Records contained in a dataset
•••

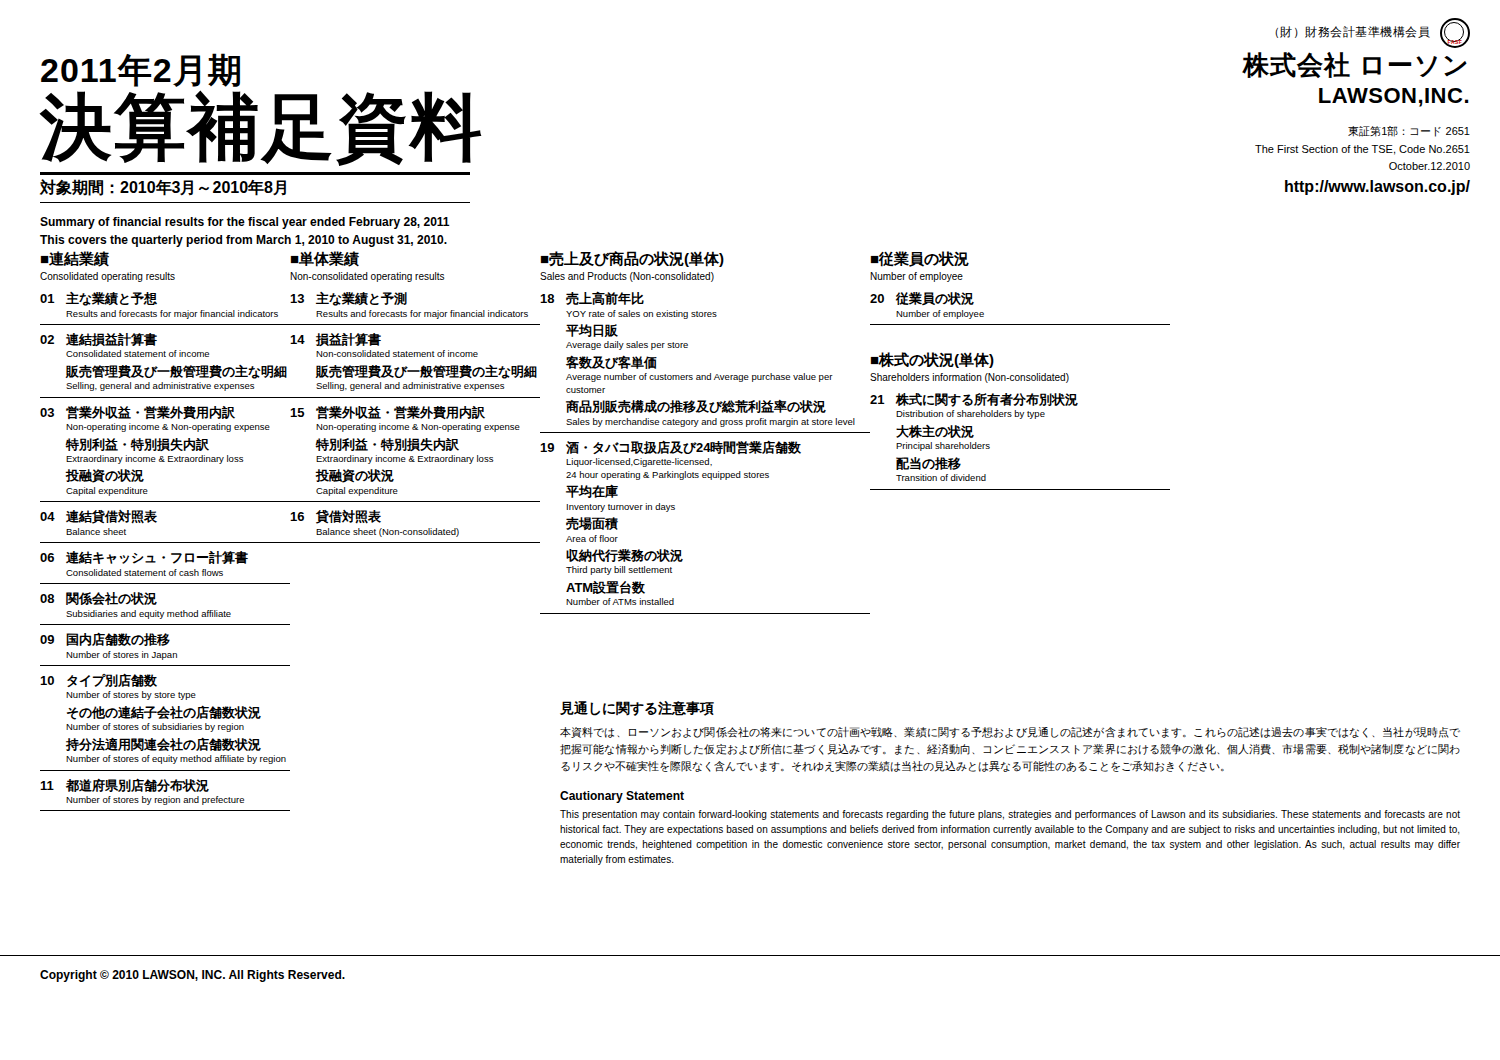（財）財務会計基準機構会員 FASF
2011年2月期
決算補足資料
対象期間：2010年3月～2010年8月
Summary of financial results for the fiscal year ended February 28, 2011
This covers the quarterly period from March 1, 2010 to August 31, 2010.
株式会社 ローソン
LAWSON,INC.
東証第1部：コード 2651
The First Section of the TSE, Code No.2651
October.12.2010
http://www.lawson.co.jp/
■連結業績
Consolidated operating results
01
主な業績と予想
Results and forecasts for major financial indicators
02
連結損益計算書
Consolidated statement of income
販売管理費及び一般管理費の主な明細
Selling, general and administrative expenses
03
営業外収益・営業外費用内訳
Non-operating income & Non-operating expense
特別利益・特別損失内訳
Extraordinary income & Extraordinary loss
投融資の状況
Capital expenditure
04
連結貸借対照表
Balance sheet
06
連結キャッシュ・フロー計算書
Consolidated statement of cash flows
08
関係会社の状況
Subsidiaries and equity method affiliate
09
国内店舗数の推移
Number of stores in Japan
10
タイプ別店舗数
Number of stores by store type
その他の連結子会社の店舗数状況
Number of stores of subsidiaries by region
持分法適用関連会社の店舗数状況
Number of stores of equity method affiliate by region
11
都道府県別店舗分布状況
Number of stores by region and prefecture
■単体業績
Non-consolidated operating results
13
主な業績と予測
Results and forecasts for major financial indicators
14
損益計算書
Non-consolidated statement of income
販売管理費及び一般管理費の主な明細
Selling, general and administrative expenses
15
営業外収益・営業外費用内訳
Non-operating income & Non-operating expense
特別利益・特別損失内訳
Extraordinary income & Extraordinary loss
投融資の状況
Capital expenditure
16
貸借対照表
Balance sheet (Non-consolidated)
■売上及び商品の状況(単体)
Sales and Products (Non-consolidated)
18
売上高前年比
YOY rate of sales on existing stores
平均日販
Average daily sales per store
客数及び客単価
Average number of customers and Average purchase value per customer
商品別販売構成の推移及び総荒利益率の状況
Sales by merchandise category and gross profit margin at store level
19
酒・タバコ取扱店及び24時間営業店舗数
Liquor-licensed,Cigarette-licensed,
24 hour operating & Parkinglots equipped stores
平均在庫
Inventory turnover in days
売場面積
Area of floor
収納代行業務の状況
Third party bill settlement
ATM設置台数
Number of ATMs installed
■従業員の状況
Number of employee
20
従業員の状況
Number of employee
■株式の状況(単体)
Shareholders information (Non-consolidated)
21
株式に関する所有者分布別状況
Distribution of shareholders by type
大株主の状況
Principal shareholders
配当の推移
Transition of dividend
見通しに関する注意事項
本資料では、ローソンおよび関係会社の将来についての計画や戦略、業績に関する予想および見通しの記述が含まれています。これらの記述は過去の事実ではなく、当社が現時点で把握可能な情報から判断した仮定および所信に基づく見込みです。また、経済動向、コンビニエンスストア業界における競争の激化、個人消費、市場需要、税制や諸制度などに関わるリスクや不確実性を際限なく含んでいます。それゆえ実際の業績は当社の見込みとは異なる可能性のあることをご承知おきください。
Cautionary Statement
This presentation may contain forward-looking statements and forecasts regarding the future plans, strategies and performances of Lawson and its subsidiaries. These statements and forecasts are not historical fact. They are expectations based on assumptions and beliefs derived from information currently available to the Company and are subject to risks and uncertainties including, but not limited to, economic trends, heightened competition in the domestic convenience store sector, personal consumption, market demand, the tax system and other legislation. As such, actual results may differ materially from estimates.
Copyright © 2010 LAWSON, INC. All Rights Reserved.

•••

(The task):
What is needed is an exact copy of the data, with the pictures removed.

(Solution to this problem):
（財）財務会計基準機構会員 FASF
2011年2月期
決算補足資料
対象期間：2010年3月～2010年8月
Summary of financial results for the fiscal year ended February 28, 2011
This covers the quarterly period from March 1, 2010 to August 31, 2010.
株式会社 ローソン
LAWSON,INC.
東証第1部：コード 2651
The First Section of the TSE, Code No.2651
October.12.2010
http://www.lawson.co.jp/
■連結業績
Consolidated operating results
01
主な業績と予想
Results and forecasts for major financial indicators
02
連結損益計算書
Consolidated statement of income
販売管理費及び一般管理費の主な明細
Selling, general and administrative expenses
03
営業外収益・営業外費用内訳
Non-operating income & Non-operating expense
特別利益・特別損失内訳
Extraordinary income & Extraordinary loss
投融資の状況
Capital expenditure
04
連結貸借対照表
Balance sheet
06
連結キャッシュ・フロー計算書
Consolidated statement of cash flows
08
関係会社の状況
Subsidiaries and equity method affiliate
09
国内店舗数の推移
Number of stores in Japan
10
タイプ別店舗数
Number of stores by store type
その他の連結子会社の店舗数状況
Number of stores of subsidiaries by region
持分法適用関連会社の店舗数状況
Number of stores of equity method affiliate by region
11
都道府県別店舗分布状況
Number of stores by region and prefecture
■単体業績
Non-consolidated operating results
13
主な業績と予測
Results and forecasts for major financial indicators
14
損益計算書
Non-consolidated statement of income
販売管理費及び一般管理費の主な明細
Selling, general and administrative expenses
15
営業外収益・営業外費用内訳
Non-operating income & Non-operating expense
特別利益・特別損失内訳
Extraordinary income & Extraordinary loss
投融資の状況
Capital expenditure
16
貸借対照表
Balance sheet (Non-consolidated)
■売上及び商品の状況(単体)
Sales and Products (Non-consolidated)
18
売上高前年比
YOY rate of sales on existing stores
平均日販
Average daily sales per store
客数及び客単価
Average number of customers and Average purchase value per customer
商品別販売構成の推移及び総荒利益率の状況
Sales by merchandise category and gross profit margin at store level
19
酒・タバコ取扱店及び24時間営業店舗数
Liquor-licensed,Cigarette-licensed,
24 hour operating & Parkinglots equipped stores
平均在庫
Inventory turnover in days
売場面積
Area of floor
収納代行業務の状況
Third party bill settlement
ATM設置台数
Number of ATMs installed
■従業員の状況
Number of employee
20
従業員の状況
Number of employee
■株式の状況(単体)
Shareholders information (Non-consolidated)
21
株式に関する所有者分布別状況
Distribution of shareholders by type
大株主の状況
Principal shareholders
配当の推移
Transition of dividend
見通しに関する注意事項
本資料では、ローソンおよび関係会社の将来についての計画や戦略、業績に関する予想および見通しの記述が含まれています。これらの記述は過去の事実ではなく、当社が現時点で把握可能な情報から判断した仮定および所信に基づく見込みです。また、経済動向、コンビニエンスストア業界における競争の激化、個人消費、市場需要、税制や諸制度などに関わるリスクや不確実性を際限なく含んでいます。それゆえ実際の業績は当社の見込みとは異なる可能性のあることをご承知おきください。
Cautionary Statement
This presentation may contain forward-looking statements and forecasts regarding the future plans, strategies and performances of Lawson and its subsidiaries. These statements and forecasts are not historical fact. They are expectations based on assumptions and beliefs derived from information currently available to the Company and are subject to risks and uncertainties including, but not limited to, economic trends, heightened competition in the domestic convenience store sector, personal consumption, market demand, the tax system and other legislation. As such, actual results may differ materially from estimates.
Copyright © 2010 LAWSON, INC. All Rights Reserved.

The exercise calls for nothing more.